InfiniBand Gear Maker Voltaire to Go Public
July 16, 2007 Timothy Prickett Morgan
InfiniBand switch and software maker Voltaire, which is one of the few players in this part of the server and storage interconnection market, said last week that it plans to take itself public.
Voltaire was founded in 1997 and has its main headquarters in Herzeliya, Israel; its headquarters in the United States is in Billerica, Massachusetts (which is along the Route 128 high-tech corridor). The company plans to do its initial public offering on the Nasdaq stock exchange. According to the company’s filing with the U.S. Securities and Exchange Commission, Voltaire and its current backers are going to put nearly 7.7 million shares up on sale on the Nasdaq; just under 5.8 million are coming from Voltaire’s stock and just over 1.9 million are coming from its backers, who own shares.
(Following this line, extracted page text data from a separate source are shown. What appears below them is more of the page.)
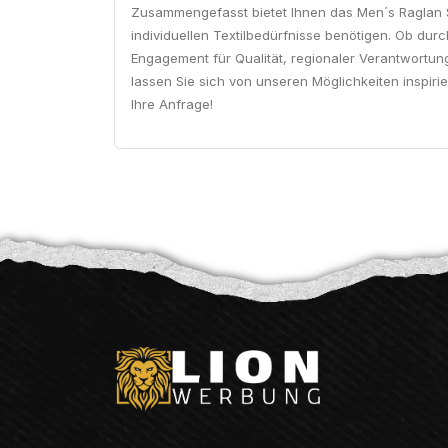
Zusammengefasst bietet Ihnen das Men´s Raglan Sl
individuellen Textilbedürfnisse benötigen. Ob durc
Engagement für Qualität, regionaler Verantwortung
lassen Sie sich von unseren Möglichkeiten inspiri
Ihre Anfrage!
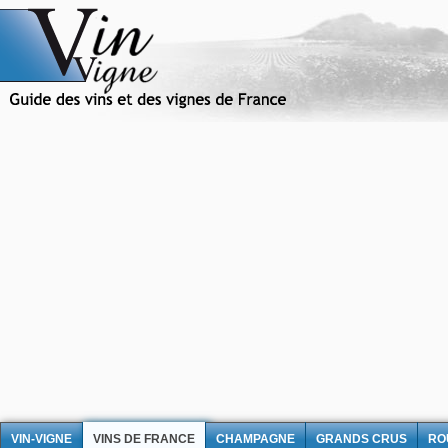
VIN-VIGNE
VINS DE FRANCE
CHAMPAGNE
GRANDS CRUS
RO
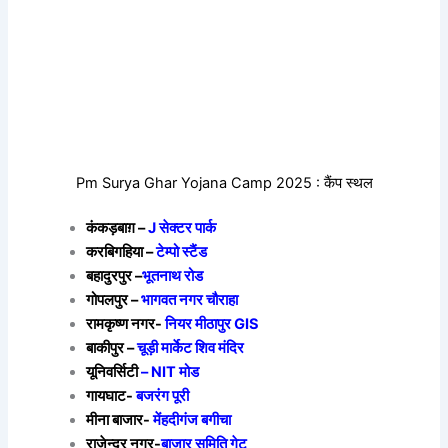
Pm Surya Ghar Yojana Camp 2025 : कैंप स्थल
कंकड़बाग़ –
J सेक्टर पार्क
करबिगहिया –
टेम्पो स्टैंड
बहादुरपुर –
भूतनाथ रोड
गोपलपुर –
भागवत नगर चौराहा
रामकृष्ण नगर-
नियर मीठापुर GIS
बाकीपुर –
चूड़ी मार्केट शिव मंदिर
यूनिवर्सिटी
– NIT मोड
गायघाट-
बजरंग पूरी
मीना बाजार-
मेंहदीगंज बगीचा
राजेन्द्र नगर-
बाजार समिति गेट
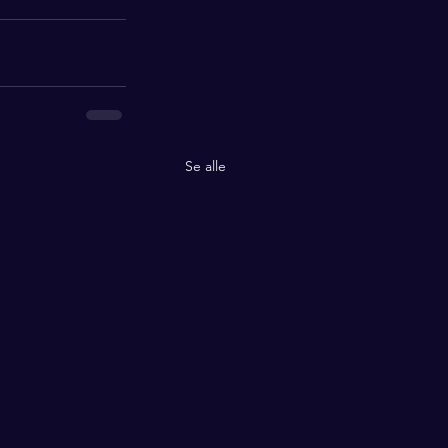
Se alle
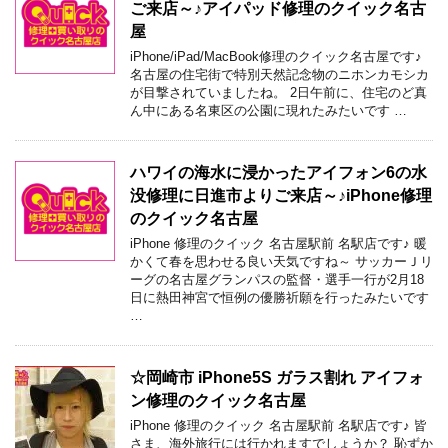
ご来店～♪アイパッド修理のクイック名古
屋
iPhone/iPad/MacBook修理のクイック名古屋です♪
名古屋の住宅街で特別天然記念物のニホンカモシカ
が目撃されていましたね。 2日午前に、住宅のど真
ん中にある名東区の公園に現れたみたいです …
ハワイの海水に浸かったアイフォン6の水
没修理に日進市よりご来店～♪iPhone修理
のクイック名古屋
iPhone 修理のクイック 名古屋駅前 名駅店です♪ 暖
かくて春を思わせる良い天気ですね～ サッカーＪリ
ーグの名古屋グランパスの監督・選手一行が2月18
日に熱田神宮で恒例の優勝祈願を行ったみたいです
…
☆岡崎市 iPhone5S ガラス割れ アイフォ
ン修理のクイック名古屋
iPhone 修理のクイック 名古屋駅前 名駅店です♪ 皆
さま、海外旅行には行かれますでしょうか？ 恥ずか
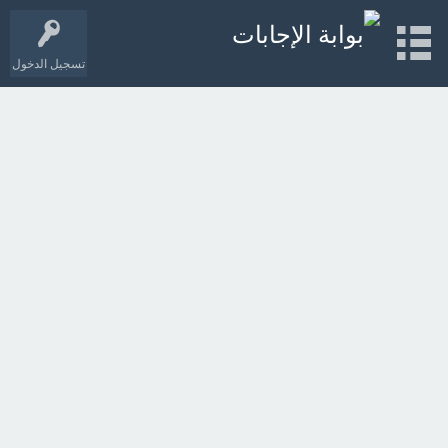
تسجيل الدخول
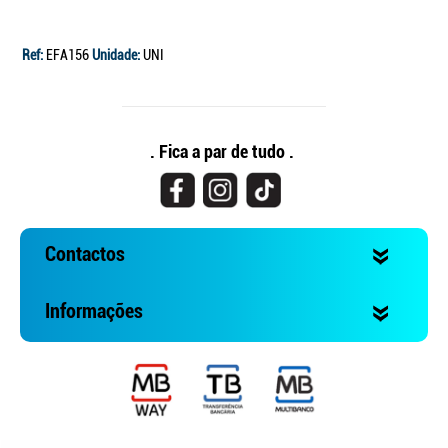
Ref:
EFA156
Unidade:
UNI
. Fica a par de tudo .
Contactos
Informações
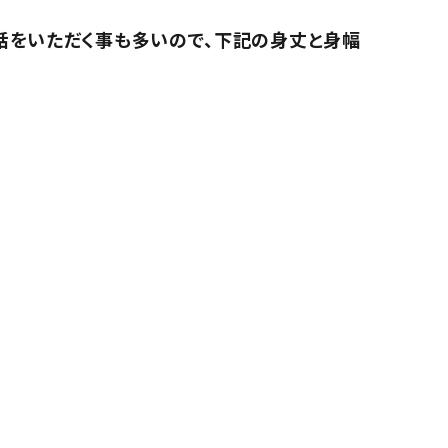
話をいただく事も多いので、下記の身丈と身幅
J.P. Morgan Securities Merrill Lynch are acting as joint book-running managers for Voltaire’s IPO, and Thomas Weisel Partners and RBC Capital Markets are co-managers for the IPO. The company has the uber-froid stock ticker of “VOLT.”
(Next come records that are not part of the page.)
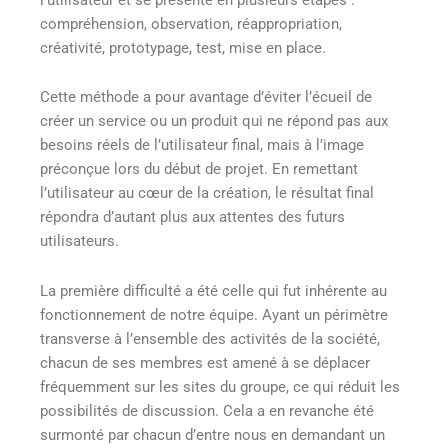
compréhension, observation, réappropriation,
créativité, prototypage, test, mise en place.
Cette méthode a pour avantage d’éviter l’écueil de
créer un service ou un produit qui ne répond pas aux
besoins réels de l’utilisateur final, mais à l’image
préconçue lors du début de projet. En remettant
l’utilisateur au cœur de la création, le résultat final
répondra d’autant plus aux attentes des futurs
utilisateurs.
La première difficulté a été celle qui fut inhérente au
fonctionnement de notre équipe. Ayant un périmètre
transverse à l’ensemble des activités de la société,
chacun de ses membres est amené à se déplacer
fréquemment sur les sites du groupe, ce qui réduit les
possibilités de discussion. Cela a en revanche été
surmonté par chacun d’entre nous en demandant un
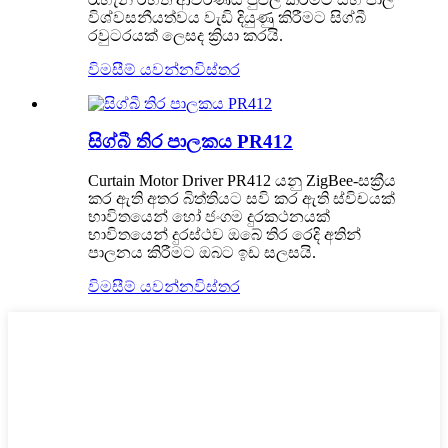
විශ්වසනීයත්වය වැඩි දියුණු කිරීමට සිග්බී
රවුටරයක් ​​ලෙසද ක්‍රියා කරයි.
විමසීම් යවන්න
විස්තර
සිග්බී තිර පාලකය PR412
Curtain Motor Driver PR412 යනු ZigBee-සක්‍රීය
කර ඇති අතර බිත්තියට සවි කර ඇති ස්විචයක්
භාවිතයෙන් හෝ ජංගම දුරකථනයක්
භාවිතයෙන් දුරස්ථව ඔබේ තිර රෙදි අතින්
පාලනය කිරීමට ඔබට ඉඩ සලසයි.
විමසීම් යවන්න
විස්තර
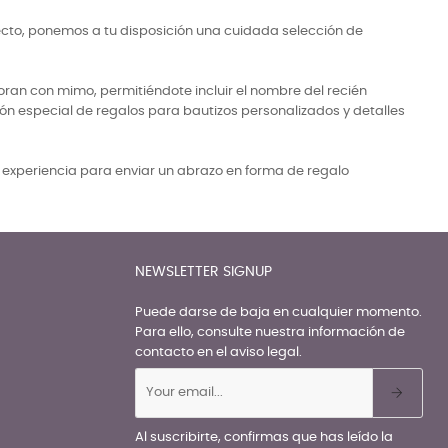
ecto, ponemos a tu disposición una cuidada selección de
ran con mimo, permitiéndote incluir el nombre del recién
ón especial de regalos para bautizos personalizados y detalles
a experiencia para enviar un abrazo en forma de regalo
NEWSLETTER SIGNUP
Puede darse de baja en cualquier momento.
Para ello, consulte nuestra información de
contacto en el aviso legal.
Al suscribirte, confirmas que has leído la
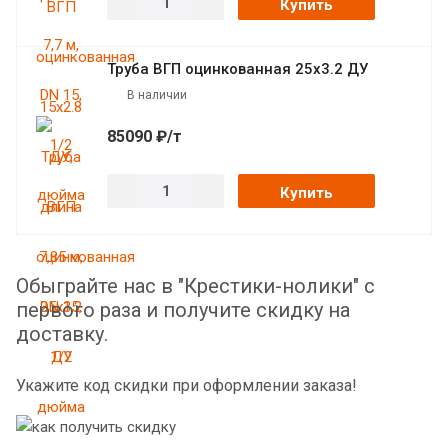
Купить
Труба ВГП оцинкованная 25х3.2 ДУ
В наличии
85090 ₽/т
Купить
Обыграйте нас в "Крестики-нолики" с
первого раза и получите скидку на
доставку.
Укажите код скидки при оформлении заказа!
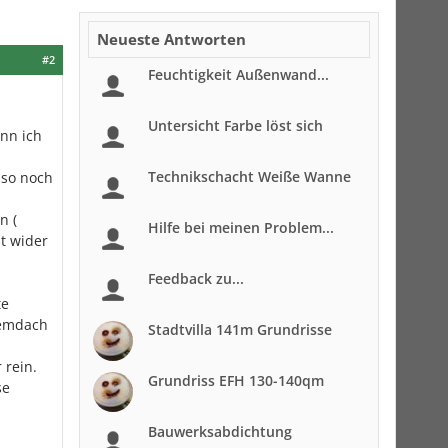
Neueste Antworten
#2
Feuchtigkeit Außenwand...
Untersicht Farbe löst sich
ann ich
Technikschacht Weiße Wanne
lso noch
n (
Hilfe bei meinen Problem...
st wider
Feedback zu...
te
temdach
Stadtvilla 141m Grundrisse
 rein.
Grundriss EFH 130-140qm
se
Bauwerksabdichtung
Voltaire anticipates that it will price the shares at between $12 and $14 a pop, and says that it will not receive any proceeds from the sale of its backers’ stock sales. For its part, Voltaire anticipates raising about $67.5 million from the offering if it hits the midrange of its target initial stock price. (This is the amount after fees are paid to the brokers and managers.) If the offering is over subscribed, another 865,462 shares from the company could be floated, raising even more cash. The proceeds will be used for business development, working capital, research and development, and to repay a $5 million loan. Some of the case, according to the filing, will be used to make acquisitions.
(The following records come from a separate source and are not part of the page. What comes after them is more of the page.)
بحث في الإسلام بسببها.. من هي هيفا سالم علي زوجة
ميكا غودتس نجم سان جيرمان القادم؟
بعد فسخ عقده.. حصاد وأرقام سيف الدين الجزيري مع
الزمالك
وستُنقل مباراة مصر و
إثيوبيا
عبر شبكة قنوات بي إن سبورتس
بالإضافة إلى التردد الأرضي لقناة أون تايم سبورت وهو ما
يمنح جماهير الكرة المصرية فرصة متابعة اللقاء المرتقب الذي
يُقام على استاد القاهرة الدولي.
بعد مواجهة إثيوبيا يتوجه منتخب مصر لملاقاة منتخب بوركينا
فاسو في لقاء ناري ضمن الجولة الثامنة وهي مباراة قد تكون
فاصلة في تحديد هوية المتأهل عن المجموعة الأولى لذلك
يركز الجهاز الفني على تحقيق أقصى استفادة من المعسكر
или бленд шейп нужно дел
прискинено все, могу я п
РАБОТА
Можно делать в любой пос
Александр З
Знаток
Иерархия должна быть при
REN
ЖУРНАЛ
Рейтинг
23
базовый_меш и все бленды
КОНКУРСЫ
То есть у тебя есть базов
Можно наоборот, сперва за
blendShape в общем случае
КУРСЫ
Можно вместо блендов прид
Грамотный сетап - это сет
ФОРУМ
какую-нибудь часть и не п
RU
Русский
The InfiniBand market is coming along, but it is by no means an easy market to make money in, but it is looking like it is getting easier to come close. Voltaire posted sales of $4.9 million in 2004, with a loss of $15.4 million. In 2005, the company grew sales significantly, to $15.4 million; losses that year fell to $13.5 million. In 2006, Voltaire nearly doubled its sales to $30.4 million, but losses stayed about the same at just under $13 million. In the first three months of 2007, Voltaire had sales of $8.6 million and a net loss of $3 million.